Parents should select a training method they’re comfortable with. A chart at the back of Bed Timing outlines the optimal windows between birth and age four for applying the technique. For instance, Lewis and Granic say that a newborn younger than 2½ months is too unstable to properly sleep train. “Quite literally, they’re overwhelmed by their emotions,” said Granic. “You’ll see a newborn start to cry and they have no capacity to pull themselves down. They can’t do it.” In the book, the couple suggests instead, “rocking, bouncing, cuddling, and gliding” at this stage. “Anything you do, you can undo with proper sleep training at a later stage of development.” It’s “remarkable,” said Granic, “how nice it is for some parents to hear it’s okay it didn’t work when they first tried it. Most parents are distressed by the fact this feels like it’s going to last forever. A big message from us is just wait for the next stage.”

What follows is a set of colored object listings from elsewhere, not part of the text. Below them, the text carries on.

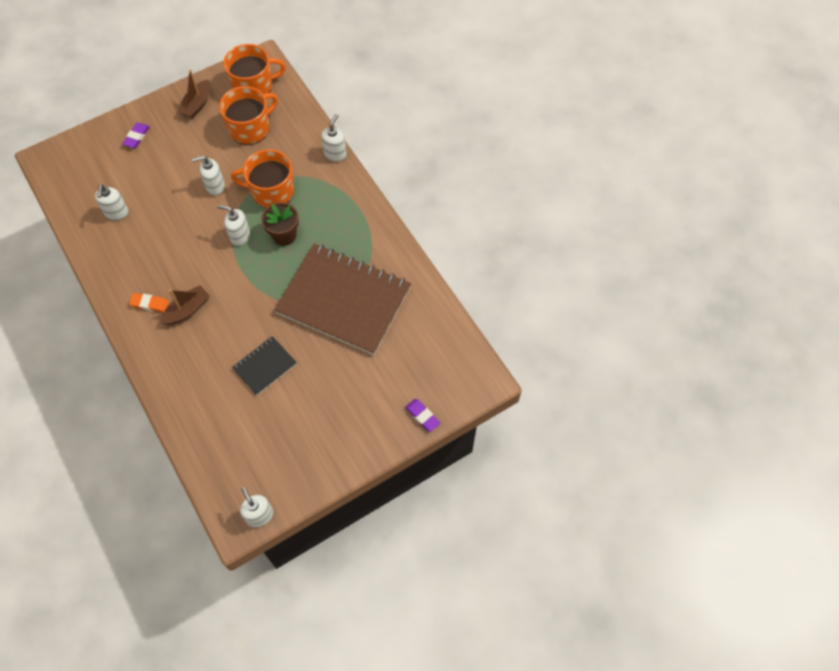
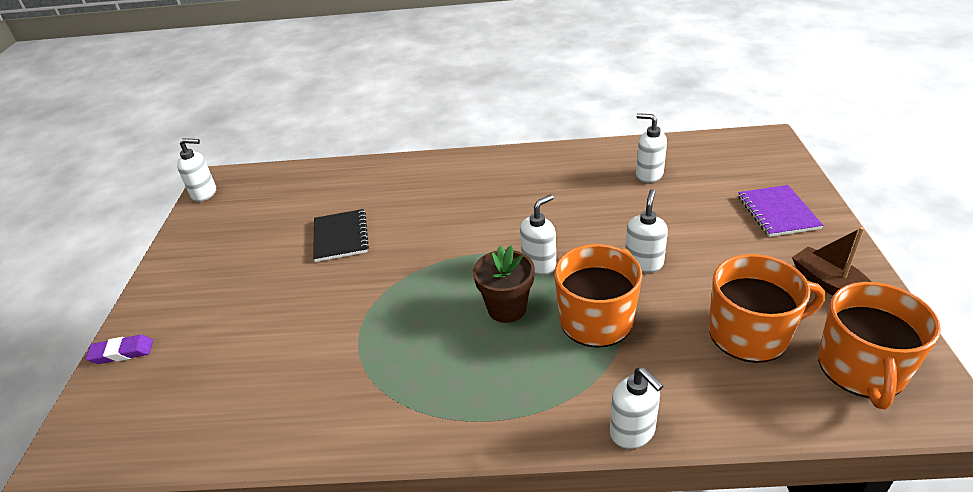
camera: 125 degrees right, 25 degrees down
purple eraser [122,123,150,148] -> purple notebook [738,185,823,237]
orange eraser [129,293,169,313] -> none
brown boat [161,285,210,325] -> none
orange mug [219,86,278,145] -> orange mug turned 90 degrees counterclockwise [709,254,825,363]
brown notebook [274,243,411,355] -> none

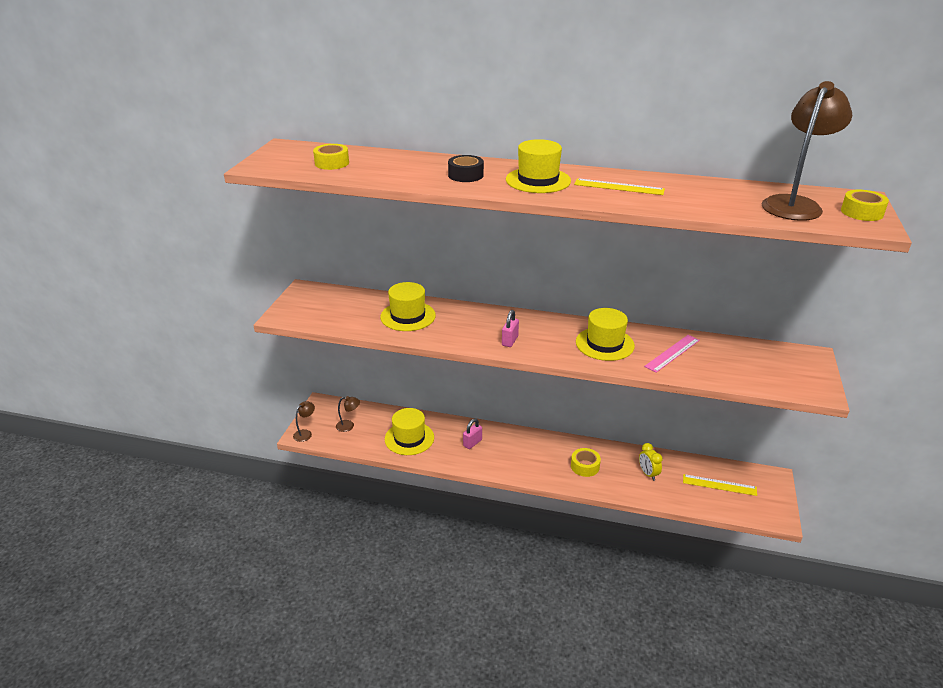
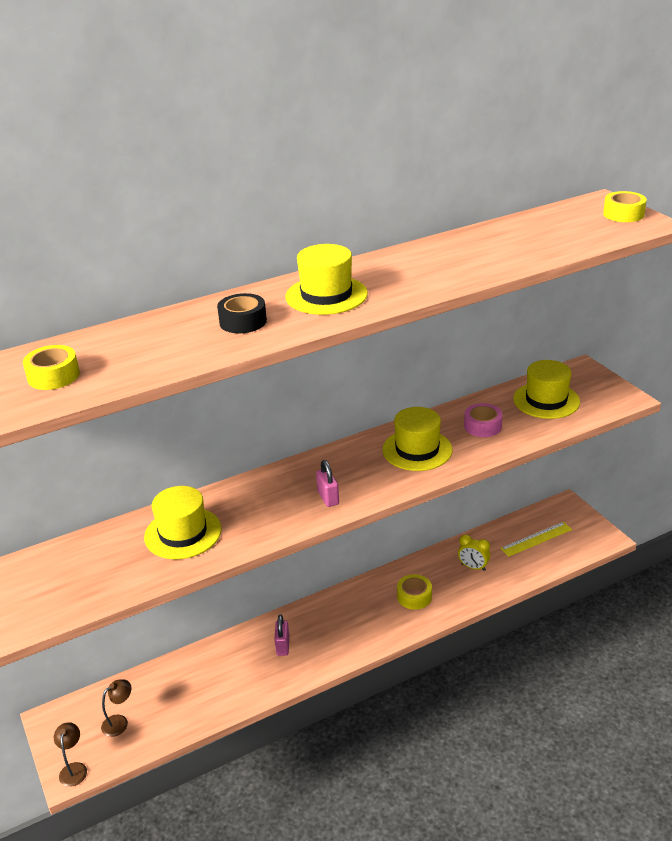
camera: 40 degrees left, 0 degrees up
yellow hat [385,408,434,455] -> yellow hat moved to [513,360,580,419]
yellow ruler [574,178,665,195] -> none
pink ruler [644,335,700,373] -> pink tape [464,403,503,437]
brown lamp [761,81,852,221] -> none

The first good opportunity for sleep training is between 2½ and four months, they feel. “This is a period of relative stability and resilience,” the authors write. “There is no good reason not to try sleep training at this age if your intuition says ‘go.’ ” When babies are four to 5½ months is not a good time because “at four months, there’s a lot more smiling, giggling, and tickling games are starting to work,” said Lewis. “As your baby learns new interpersonal skills—skills that call for expected responses from you and lead to a stronger bond between you—it’s better not to disturb them until they’ve really begun to solidify.”

Personally, Granic and Lewis chose to Ferberize their sons at six months. The couple believe that at 5½ to 7½ months, “babies are engaged with the world of objects around them [more than they are with people] and show almost no sign of separation distress.” It’s an ideal time to sleep train, they say. “To really get a full night’s sleep,” they tell parents, “you’ll need to eliminate night feeding. Try gradually reorganizing your baby’s feeding schedule so that he consumes most of his nourishment during the day.”

The next bad period is eight to 11 months, when “separation now means something to your baby—that you’re not responding to his attempts to bring you back—which can be upsetting and traumatic for your baby, and destructive to your attempts.” Do not sleep train at this age. Instead, “be responsive to your baby’s need,” they write. “This stage will pass!”

The couple notes that some parents feel guilty about any kind of sleep training. “Training is something you do with a pet, after all.” Mothers in particular “are often given the message that their first and only priority should be their child’s happiness”—not their own need for sleep. “We want to dispel this dangerous myth,” they write. “Your sleep is as important as your baby’s.” Says Lewis, “It’s heartbreaking what some people will put up with because they’re really a mess for the first two years of the kid’s life. Our premise is, if you do sleep training well at the right age, it’s going to sink in, and then you don’t have to worry about it for a long time, maybe never. Once kids get in the habit of falling asleep when you want them to, they can stay in that habit for a good long time.”